中島みゆき「誕生」レビュー ~つまずいた人たちすべてへの救い~
最近、この歌詞が実感を持って迫ってくることが増えた。
歳を重ねると、いろんな人々との出会いと別れが重なっていく。
この歌を初めて聴いたのは学生の頃だった。
そのときは、上記の歌詞を聴いても、あまり印象に残るフレーズではなかった。
強気強気で押しまくっていく人たちは、どこまでも自らの主張を押し通して、のし上がっていくんじゃないか。
そんなふうに思っていたからだ。
しかし、社会人になって経験を重ねると、中島みゆきが綴った上記の詞は、次々と身近な現実で起き続けることを知った。
この資本主義社会において、成功者は、ピラミッドの最上部にいる、ごく一部の才能の持ち主だけでしかない。
どれだけ強気強気で推し進めても、失敗に失敗を重ねて結果を残せず、些細な出来事をきっかけに心が折れてしまうものなのだ。
大多数の人々は、望まれて誕生する。
しかし、心が折れてしまうと、まるで社会の中で誰からも望まれていないような孤独にさいなまれる。
中島みゆきの「誕生」は、そんな気持ちになった人々に、救いと生きる勇気を与えてくれる楽曲である。
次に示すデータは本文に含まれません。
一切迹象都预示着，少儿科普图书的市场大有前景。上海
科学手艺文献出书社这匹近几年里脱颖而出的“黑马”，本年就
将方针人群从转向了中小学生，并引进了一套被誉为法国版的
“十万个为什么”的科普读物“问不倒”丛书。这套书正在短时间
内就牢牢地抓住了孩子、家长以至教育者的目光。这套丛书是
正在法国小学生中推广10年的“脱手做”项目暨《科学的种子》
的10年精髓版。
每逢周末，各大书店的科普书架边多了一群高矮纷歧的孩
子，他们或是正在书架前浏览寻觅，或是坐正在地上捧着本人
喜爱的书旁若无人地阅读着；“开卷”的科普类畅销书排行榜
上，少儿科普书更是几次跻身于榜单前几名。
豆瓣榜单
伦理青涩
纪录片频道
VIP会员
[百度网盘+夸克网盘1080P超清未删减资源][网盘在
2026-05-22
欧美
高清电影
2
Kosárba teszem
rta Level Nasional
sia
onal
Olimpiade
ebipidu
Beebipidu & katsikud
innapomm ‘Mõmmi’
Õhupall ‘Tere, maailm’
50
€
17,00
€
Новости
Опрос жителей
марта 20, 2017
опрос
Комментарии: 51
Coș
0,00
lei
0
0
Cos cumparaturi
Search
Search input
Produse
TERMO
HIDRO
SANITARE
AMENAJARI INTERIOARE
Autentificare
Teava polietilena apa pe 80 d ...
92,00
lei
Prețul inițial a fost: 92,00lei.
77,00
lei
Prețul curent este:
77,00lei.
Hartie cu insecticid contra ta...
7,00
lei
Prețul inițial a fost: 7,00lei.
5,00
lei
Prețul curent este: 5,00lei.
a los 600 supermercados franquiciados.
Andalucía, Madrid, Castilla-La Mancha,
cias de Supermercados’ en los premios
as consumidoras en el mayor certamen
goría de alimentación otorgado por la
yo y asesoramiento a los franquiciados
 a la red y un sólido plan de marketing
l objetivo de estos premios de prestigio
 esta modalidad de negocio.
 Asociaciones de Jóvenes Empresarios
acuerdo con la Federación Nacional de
誰かに頼ってもいいんだよ、と優しく諭してくれているかのように感じる。
そして、大サビでは、生まれたときに、誰からも「Welcome」を言われた記憶がないなら、わたしが「Welcome」を言うよ、と、すべての人々に救いを施すのだ。
つまずいた人たちすべてに救いを施す壮大な名曲。
だから「誕生」は、シングルとして大ヒットしてないにもかかわらず、多くの人々に愛され続けているのだろう。